— Задание 1 —
Выпиши без изменений строки всех записей с метками классификации, от царства до обычного названия. Изображения в ответ не включай.
━━━━━ Текст документа
Итак, похоже, что эскизы были и Вахтангов их отверг. Надо было это объяснить. На идиш это можно было упомянуть вскользь уже в 1928 году и подробнее – в 1944-м, а по-русски и по-французски – почему-то нельзя. Но, если прочесть отчет об их встрече из «Моей жизни», зная, что речь шла об эскизах, тогда фраза «toutes ces deformations» («все эти искажения/извращения») может быть понята как указующий жест – на стол с эскизами, которые Вахтангову не понравились. Именно из-за них они и поссорились? Вахтангов эскизов не вернул – иначе над чем бы он просиживал часами? В таком случае, куда они делись? Или вообще ничего этого не было? Ни на один из этих вопросов нет ответа.
«Восточный хаос». В «Моей жизни» Шагал объясняет вахтанговскую неприязнь к нему психологическими причинами: Вахтангову якобы чудился в Шагале «восточный хаос и необузданность, непонятное искусство, в общем, он видит во мне чужака»[314].
С чего бы модному московскому режиссеру видеть в парижской знаменитости носителя «восточного хаоса»?
━━━━━━━━━━
━━━━━ Исходные записи
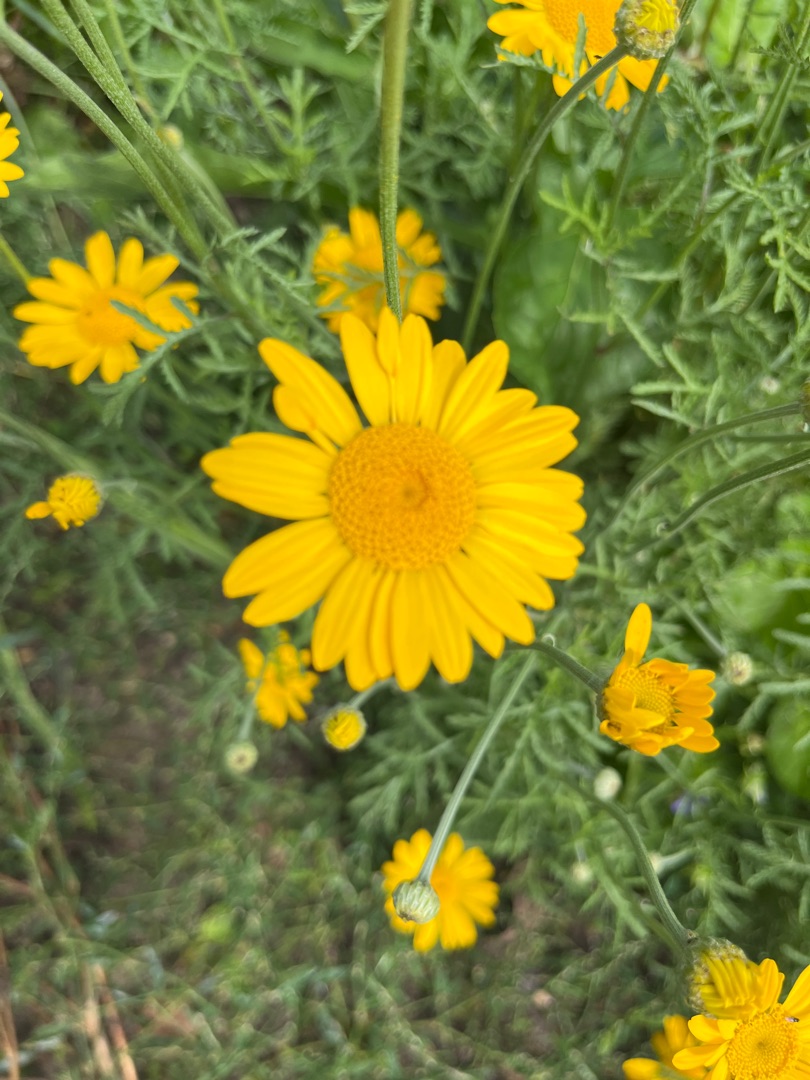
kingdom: Plantae
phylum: Tracheophyta
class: Magnoliopsida
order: Asterales
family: Asteraceae
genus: Cota
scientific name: Cota tinctoria
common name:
━━━━━━━━━━
— Задание 2 —
Скопируй слово в слово часть отрывка о Шагале и Вахтангове: от «Итак, похоже, что» до «вопросов нет ответа.» включительно.

— Правильный ответ 1 —
kingdom: Plantae
phylum: Tracheophyta
class: Magnoliopsida
order: Asterales
family: Asteraceae
genus: Cota
scientific name: Cota tinctoria
common name:

— Правильный ответ 2 —
Итак, похоже, что эскизы были и Вахтангов их отверг. Надо было это объяснить. На идиш это можно было упомянуть вскользь уже в 1928 году и подробнее – в 1944-м, а по-русски и по-французски – почему-то нельзя. Но, если прочесть отчет об их встрече из «Моей жизни», зная, что речь шла об эскизах, тогда фраза «toutes ces deformations» («все эти искажения/извращения») может быть понята как указующий жест – на стол с эскизами, которые Вахтангову не понравились. Именно из-за них они и поссорились? Вахтангов эскизов не вернул – иначе над чем бы он просиживал часами? В таком случае, куда они делись? Или вообще ничего этого не было? Ни на один из этих вопросов нет ответа.